现实世界图卷积网络（RW-GCNS）在智能视频监视中进行动作识别

论文标题

现实世界图卷积网络（RW-GCNS）在智能视频监视中进行动作识别

Real-World Graph Convolution Networks (RW-GCNs) for Action Recognition in Smart Video Surveillance

论文作者

Sanchez, Justin, Neff, Christopher, Tabkhi, Hamed

论文摘要

动作识别是新兴的现场智能视频监视和安全系统的关键算法部分。基于骨架的动作识别是一种有吸引力的方法，它不使用RGB像素数据，而是依靠人姿势信息来对适当的动作进行分类。但是，现有算法通常假定不代表现实世界限制的理想条件，例如嘈杂的输入，延迟需求和边缘资源限制。为了解决现有方法的局限性，本文介绍了现实世界图卷积网络（RW-GCNS），这是一种架构级别的解决方案，用于满足基于现实世界骨架的动作识别的域约束。
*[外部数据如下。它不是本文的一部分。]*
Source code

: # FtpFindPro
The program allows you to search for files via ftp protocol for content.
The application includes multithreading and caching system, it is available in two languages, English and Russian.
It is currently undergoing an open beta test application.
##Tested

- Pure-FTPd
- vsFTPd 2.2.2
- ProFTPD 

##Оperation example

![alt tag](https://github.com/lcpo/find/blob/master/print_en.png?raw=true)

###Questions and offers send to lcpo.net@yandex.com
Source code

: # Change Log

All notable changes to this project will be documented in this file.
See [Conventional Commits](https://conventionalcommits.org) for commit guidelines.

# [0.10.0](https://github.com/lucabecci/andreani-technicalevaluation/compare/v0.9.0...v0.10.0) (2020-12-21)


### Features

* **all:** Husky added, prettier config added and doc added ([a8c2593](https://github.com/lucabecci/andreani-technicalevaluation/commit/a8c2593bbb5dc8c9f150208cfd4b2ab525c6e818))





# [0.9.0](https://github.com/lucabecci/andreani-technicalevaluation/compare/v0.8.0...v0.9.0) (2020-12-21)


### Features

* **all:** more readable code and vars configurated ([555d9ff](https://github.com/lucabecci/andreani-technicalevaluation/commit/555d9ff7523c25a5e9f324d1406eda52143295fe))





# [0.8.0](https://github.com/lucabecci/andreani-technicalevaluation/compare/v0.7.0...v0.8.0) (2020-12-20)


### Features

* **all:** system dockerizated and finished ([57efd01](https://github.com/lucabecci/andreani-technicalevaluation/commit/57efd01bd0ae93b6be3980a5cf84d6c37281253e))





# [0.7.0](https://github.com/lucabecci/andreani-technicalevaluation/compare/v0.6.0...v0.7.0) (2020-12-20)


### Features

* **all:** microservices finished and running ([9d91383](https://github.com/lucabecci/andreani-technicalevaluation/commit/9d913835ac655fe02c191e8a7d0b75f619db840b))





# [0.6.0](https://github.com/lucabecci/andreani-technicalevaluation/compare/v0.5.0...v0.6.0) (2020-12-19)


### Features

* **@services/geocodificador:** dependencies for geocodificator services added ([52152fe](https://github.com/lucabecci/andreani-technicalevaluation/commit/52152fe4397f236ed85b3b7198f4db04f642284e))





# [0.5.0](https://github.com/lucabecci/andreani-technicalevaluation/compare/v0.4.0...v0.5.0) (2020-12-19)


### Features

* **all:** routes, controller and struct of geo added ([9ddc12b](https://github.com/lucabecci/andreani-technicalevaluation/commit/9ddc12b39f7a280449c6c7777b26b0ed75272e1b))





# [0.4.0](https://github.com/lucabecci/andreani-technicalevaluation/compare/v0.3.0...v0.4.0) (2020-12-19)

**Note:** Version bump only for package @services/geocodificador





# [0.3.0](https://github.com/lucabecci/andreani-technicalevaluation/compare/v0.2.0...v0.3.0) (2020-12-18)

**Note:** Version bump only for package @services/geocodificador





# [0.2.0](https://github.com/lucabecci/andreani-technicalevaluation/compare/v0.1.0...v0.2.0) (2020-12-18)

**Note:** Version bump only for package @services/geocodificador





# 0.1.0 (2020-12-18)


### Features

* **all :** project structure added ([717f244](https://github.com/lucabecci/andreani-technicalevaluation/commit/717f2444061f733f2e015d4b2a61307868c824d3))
受到人类视觉皮层的反馈连接的启发，RW-GCNS利用了现有的近乎最新的（SOTA）时空图形卷积网络（ST-GCNS）的关注反馈增强。 ST-GCN的设计选择来自以信息理论为中心的原理，以解决通常在端到端实时和边缘智能视频系统中遇到的空间和时间噪声。 Our results demonstrate RW-GCNs' ability to serve these applications by achieving a new SotA accuracy on the NTU-RGB-D-120 dataset at 94.1%, and achieving 32X less latency than baseline ST-GCN applications while still achieving 90.4% accuracy on the Northwestern UCLA dataset in the presence of spatial keypoint noise. RW-GCN通过运行10倍成本有效的NVIDIA JETSON NANO（而不是Nvidia Xavier NX），进一步显示系统的可伸缩性，同时仍在资源受限的设备上保持尊重的吞吐量范围（每秒15.6至5.5个动作）。该代码可在此处提供：https：//github.com/tecsar-uncc/rw-gcn。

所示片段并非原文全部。